## Aufgaben
[A] Was geschah laut dem Artikel über den Online-Anlagebetrug mit den Plattformen, sobald das Geld überwiesen war?
[B] Schreiben Sie aus dem Artikel über den Online-Anlagebetrug alles von „Im Kanton Basel-Landschaft“ bis hinunter zu „Million Franken geprellt.“ wortgetreu ab.

## Textauszug
Mindestens acht Personen sind in Baselland in den letzten Wochen Opfer von Cyberkriminalität geworden. Es geht um rund eine Million Franken.
cyberkriminalität
Cyberkriminalität. (Symbolbild) - Keystone

Im Kanton Basel-Landschaft sind in den letzten Wochen mindestens acht Personen im Internet auf Kriminelle hereingefallen. Sie wurden um rund eine Million Franken geprellt.

Die acht Personen seien Opfer von Online-Anlagebetrügern geworden, teilte die Baselbieter Polizei am Montag mit. Die unbekannte Täterschaft habe den Geschädigten zunächst am Telefon Investitionsmöglichkeiten in Krypto- oder Fremdwährungen schmackhaft gemacht und sie dazu verleitet, Geld auf Online-Plattformen zu investierten. Kaum war das Geld überwiesen, wurden die Plattformen geschlossen.

In den acht jüngsten Baselbieter Fällen kam ein Deliktsbetrag von insgesamt nahezu einer Million Franken zusammen. Die Schadensumme pro Fall lag zwischen mehreren tausend und mehreren hunderttausend Franken. Die Täterschaft bei solchen Betrügereien lasse sich kaum ermitteln, hält die Baselbieter Polizei in Communiqué fest. Sie rief deshalb Anleger zu einem «gesunden Mass an Misstrauen» auf.

## Extrahierte Daten
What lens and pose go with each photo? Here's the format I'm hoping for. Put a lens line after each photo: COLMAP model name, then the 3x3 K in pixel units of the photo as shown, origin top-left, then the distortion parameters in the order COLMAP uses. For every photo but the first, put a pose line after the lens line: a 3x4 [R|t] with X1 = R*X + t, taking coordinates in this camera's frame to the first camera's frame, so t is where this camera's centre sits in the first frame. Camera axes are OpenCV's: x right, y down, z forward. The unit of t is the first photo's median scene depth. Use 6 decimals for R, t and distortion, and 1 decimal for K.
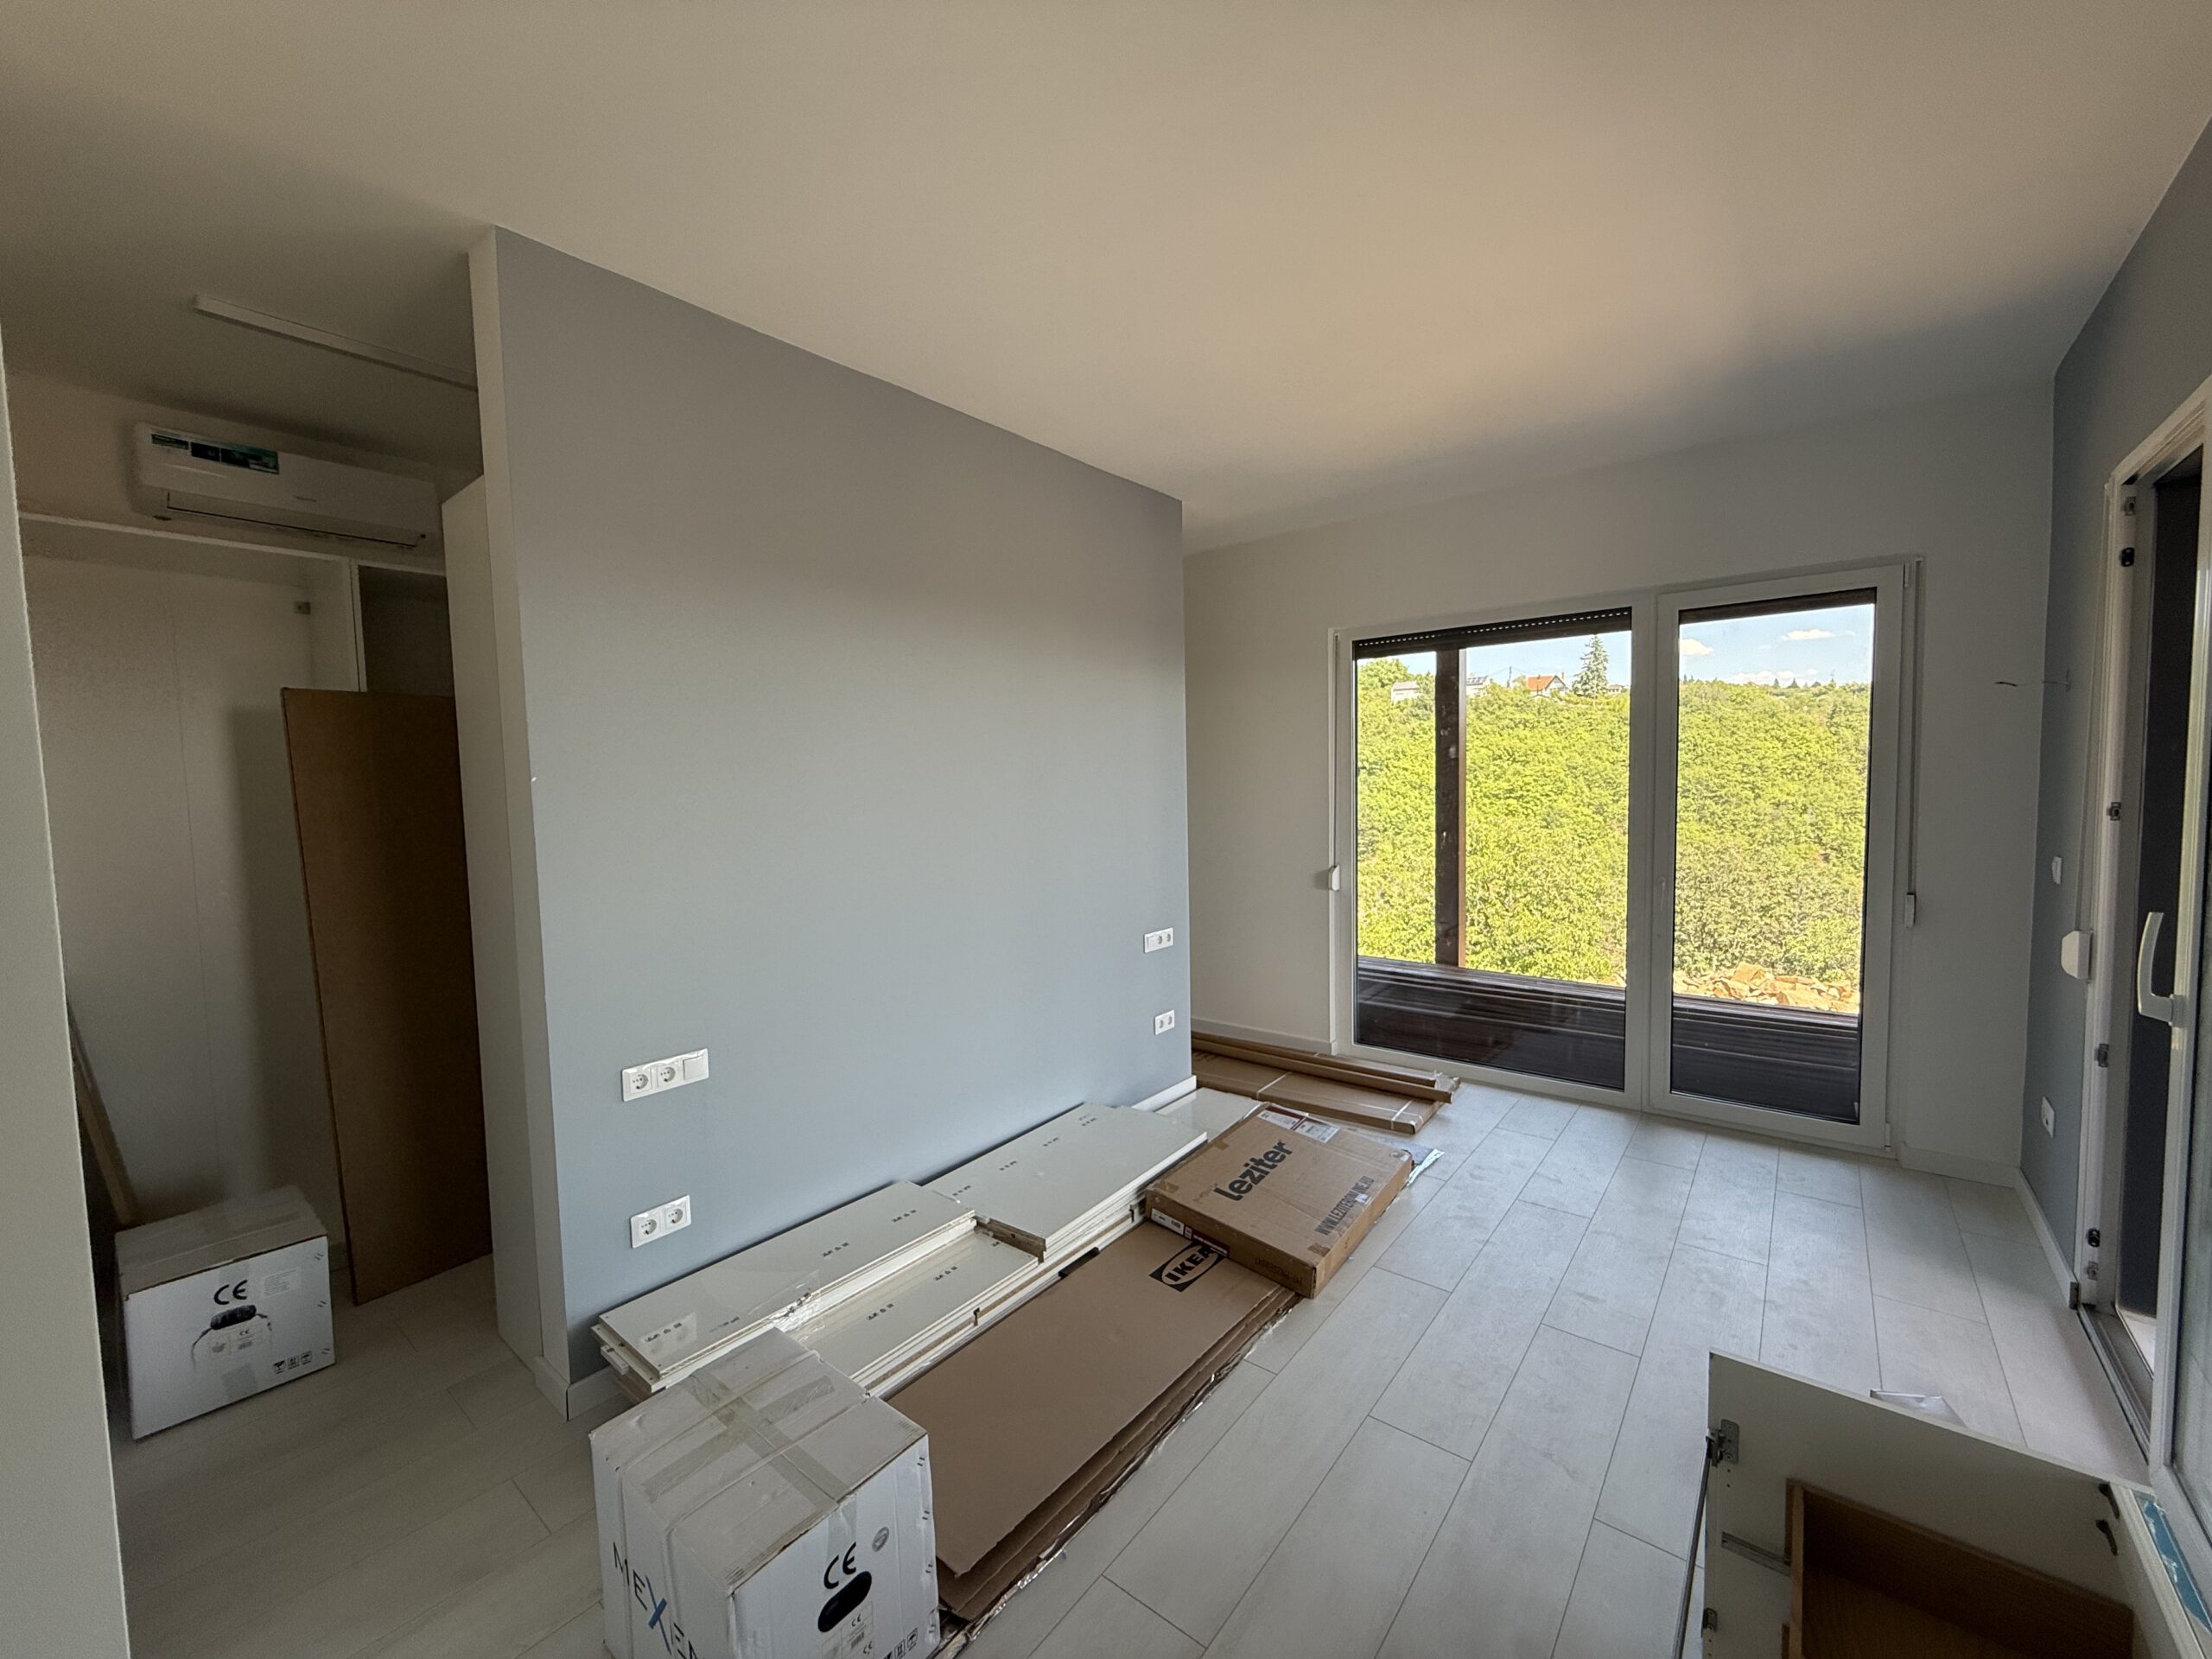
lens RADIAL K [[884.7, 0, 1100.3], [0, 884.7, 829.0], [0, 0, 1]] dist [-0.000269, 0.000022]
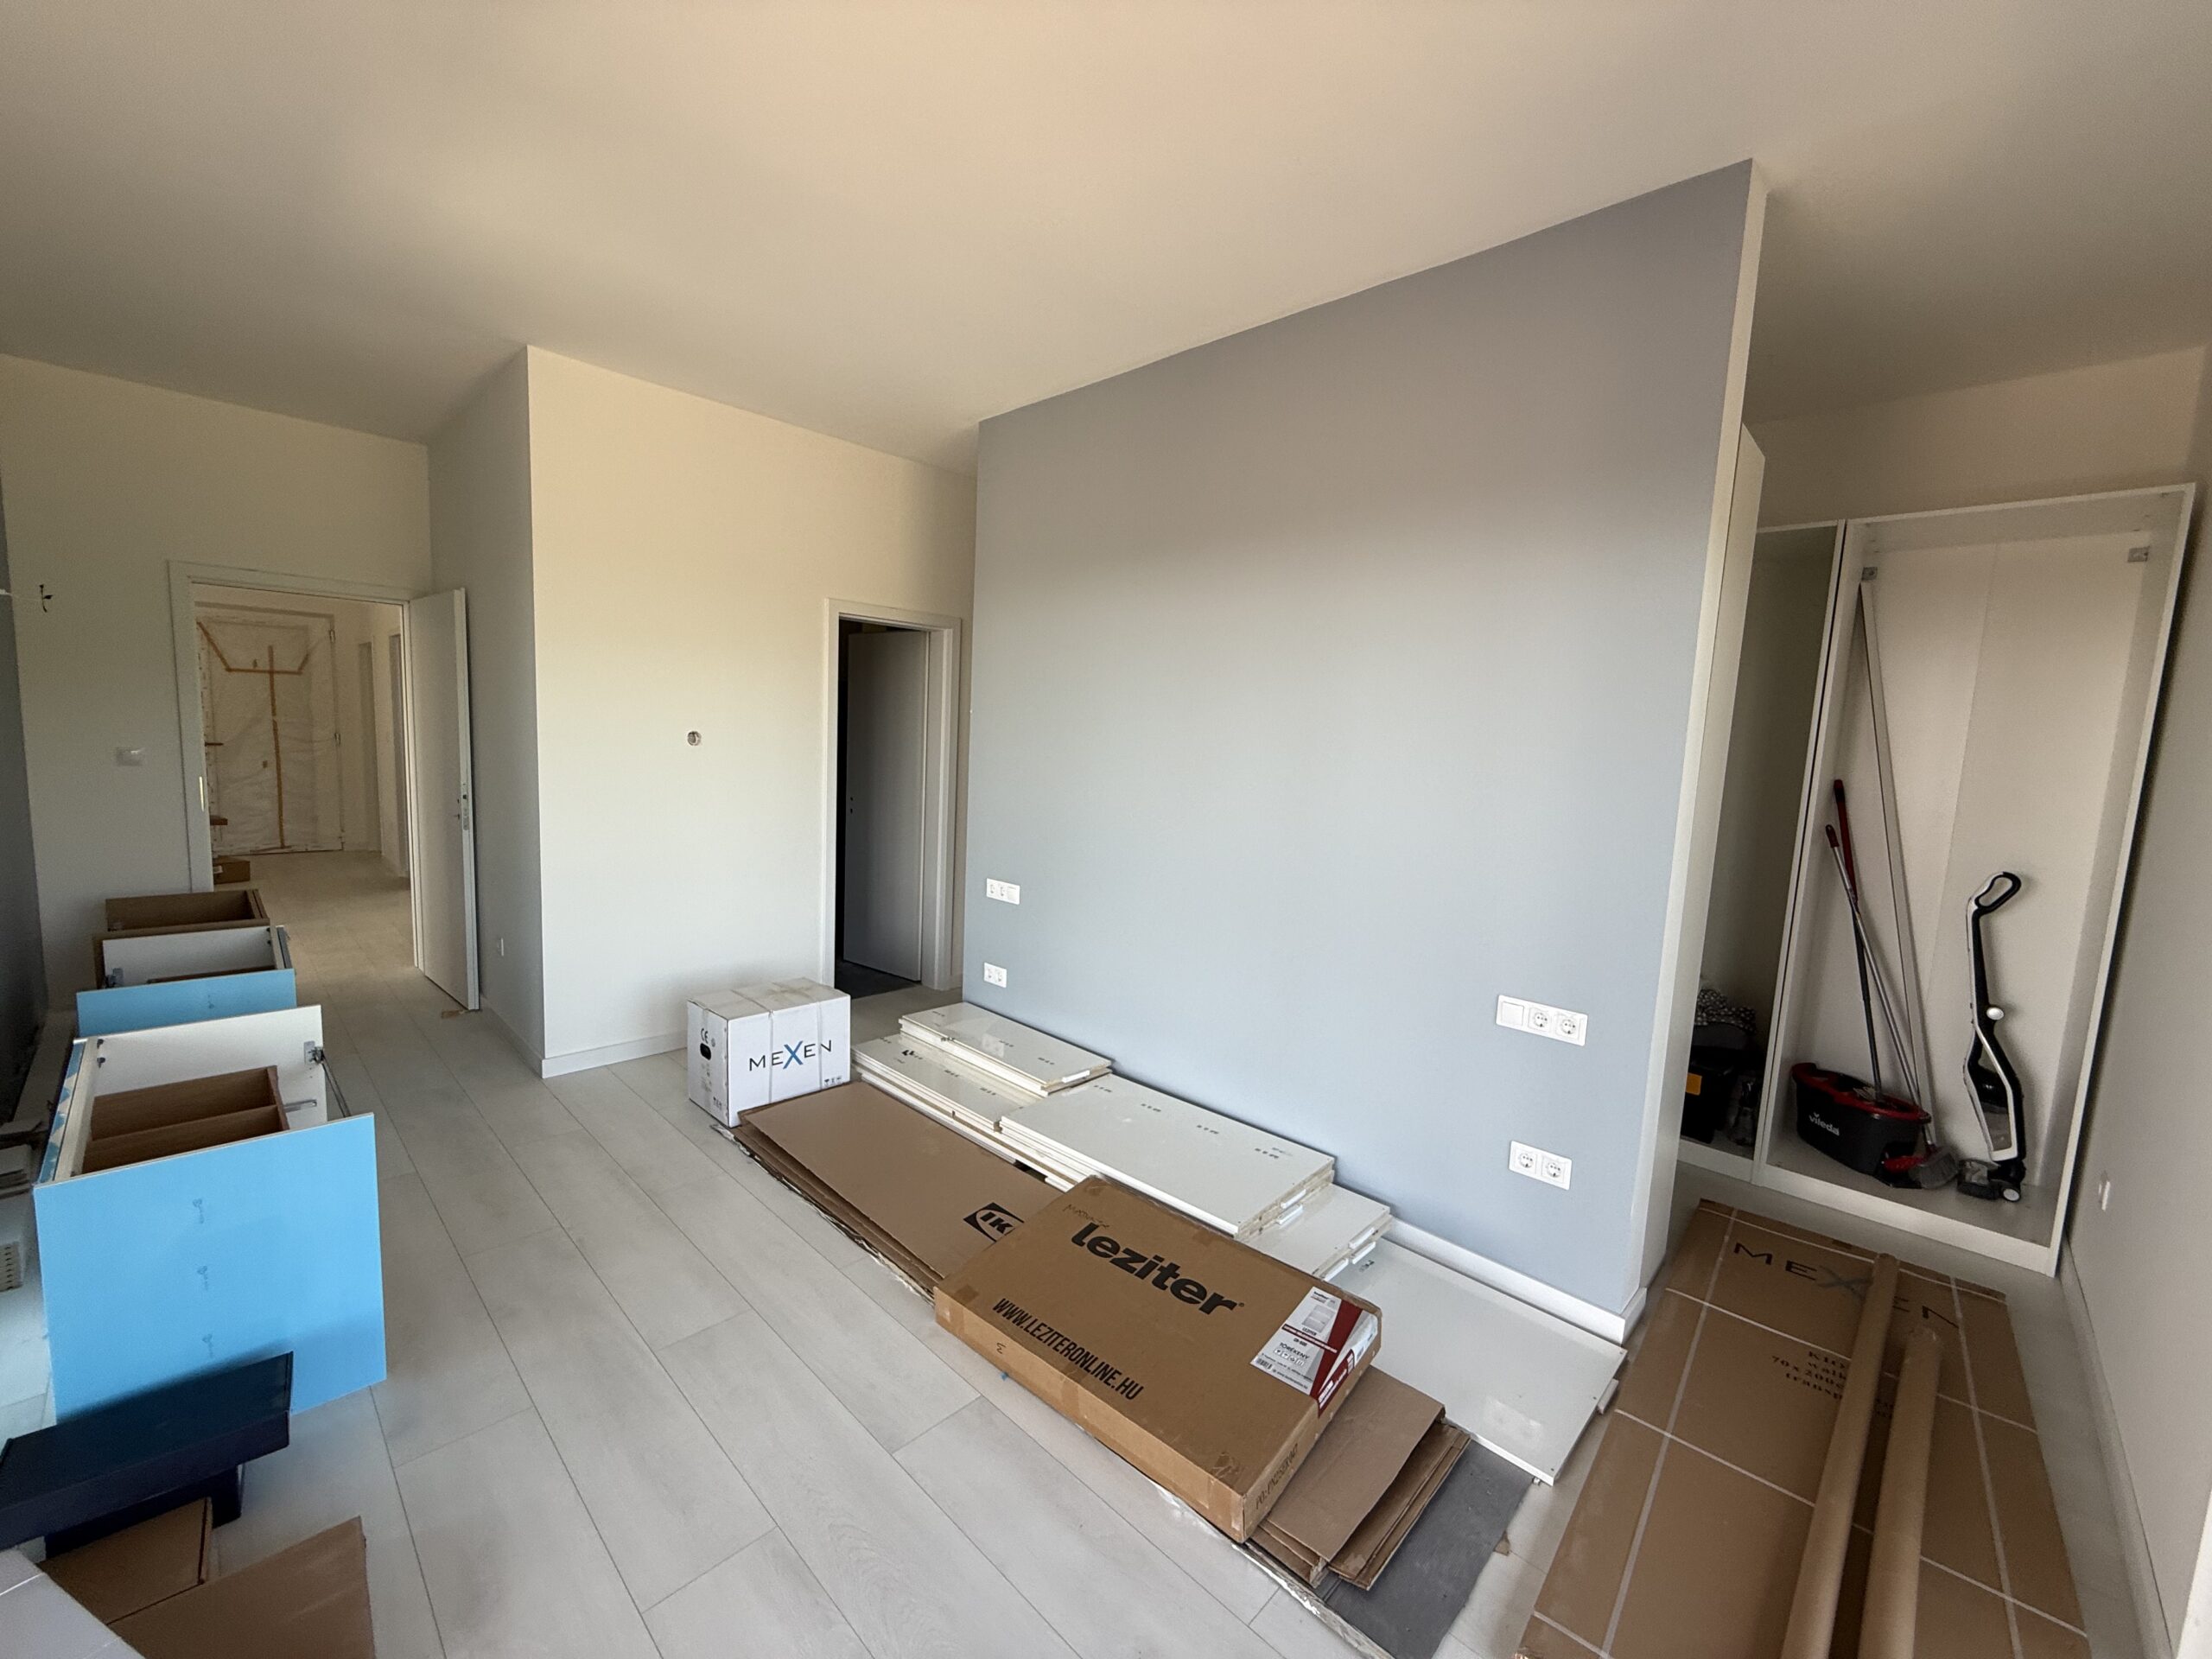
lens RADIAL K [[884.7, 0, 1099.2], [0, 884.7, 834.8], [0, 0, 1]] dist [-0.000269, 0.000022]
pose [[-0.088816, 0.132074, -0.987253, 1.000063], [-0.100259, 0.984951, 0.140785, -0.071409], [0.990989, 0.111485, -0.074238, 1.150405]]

---

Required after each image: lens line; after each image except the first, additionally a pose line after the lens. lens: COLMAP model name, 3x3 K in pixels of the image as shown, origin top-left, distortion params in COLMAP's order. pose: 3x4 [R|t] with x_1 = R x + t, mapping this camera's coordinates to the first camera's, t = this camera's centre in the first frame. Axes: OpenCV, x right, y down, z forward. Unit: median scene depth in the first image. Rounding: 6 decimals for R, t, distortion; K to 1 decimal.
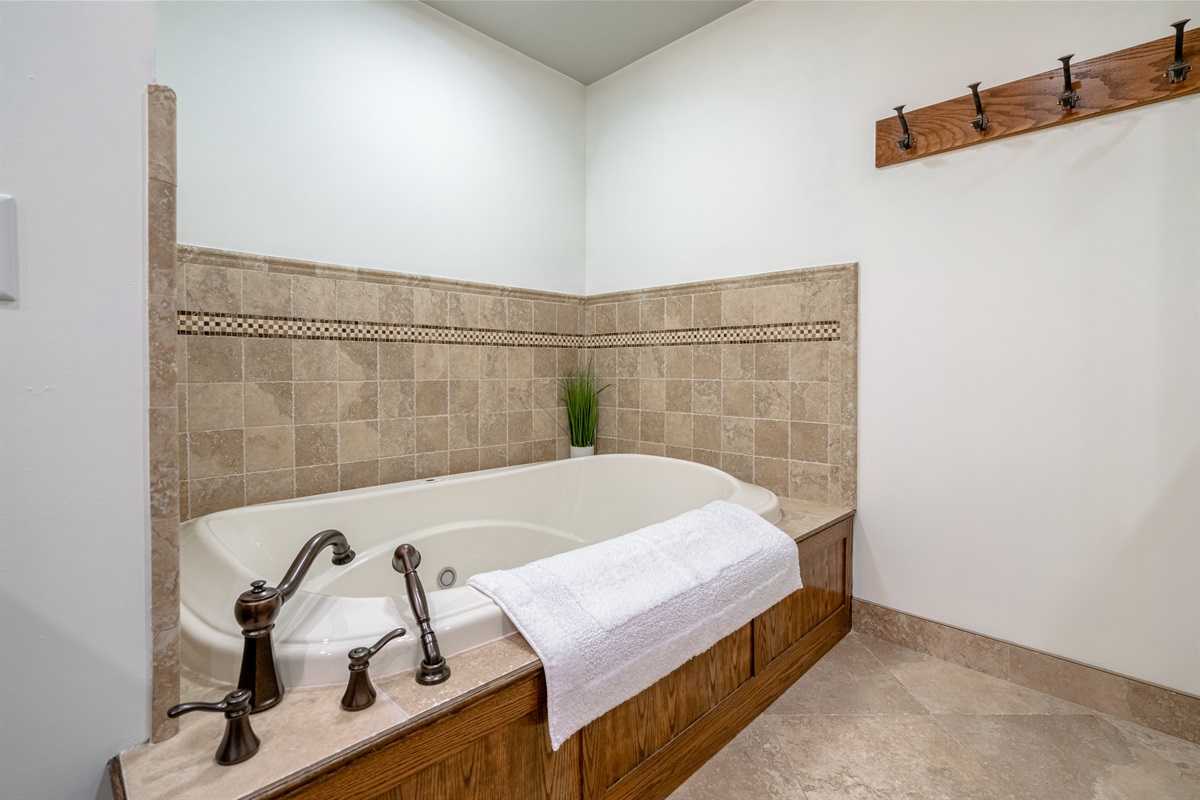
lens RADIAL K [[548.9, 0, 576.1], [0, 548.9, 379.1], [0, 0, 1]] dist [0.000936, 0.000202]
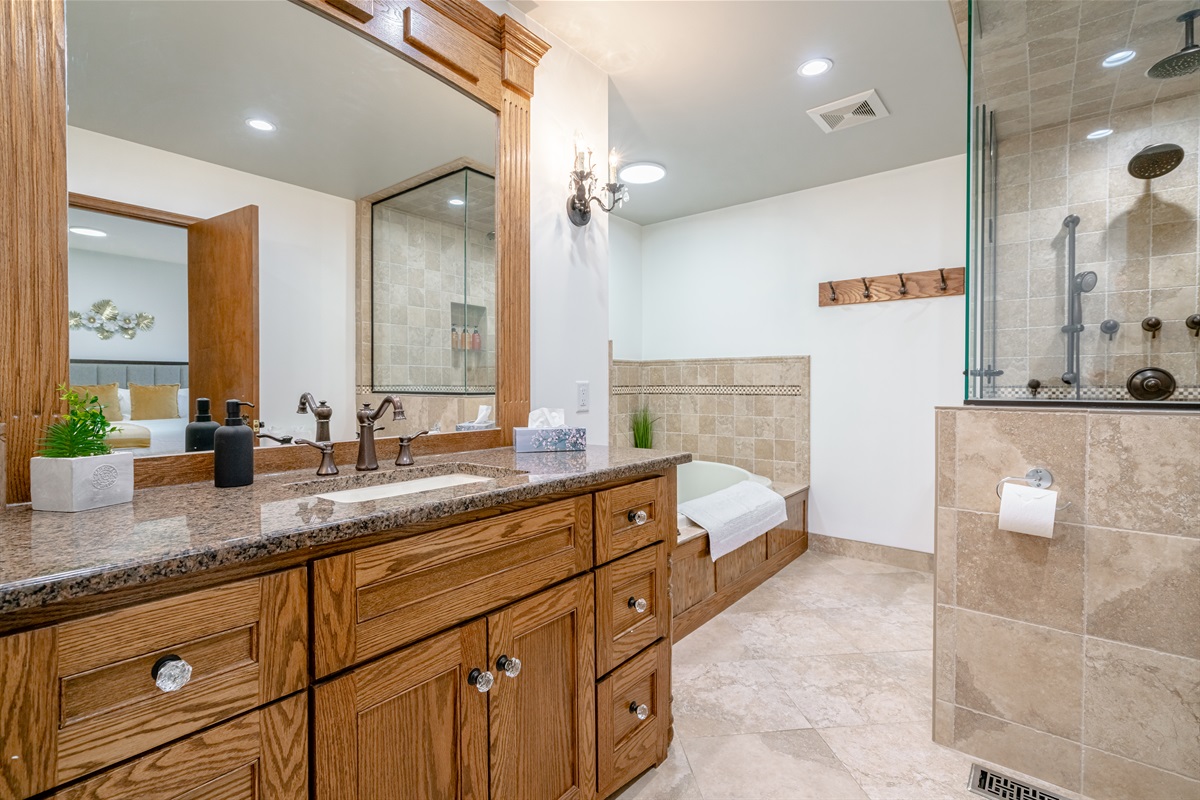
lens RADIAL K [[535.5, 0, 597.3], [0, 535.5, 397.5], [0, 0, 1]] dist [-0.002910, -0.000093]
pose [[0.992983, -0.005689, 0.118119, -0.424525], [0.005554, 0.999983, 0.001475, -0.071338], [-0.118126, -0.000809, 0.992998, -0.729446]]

## Lösungen
[A] Die Plattformen wurden geschlossen.

[B]
Im Kanton Basel-Landschaft sind in den letzten Wochen mindestens acht Personen im Internet auf Kriminelle hereingefallen. Sie wurden um rund eine Million Franken geprellt.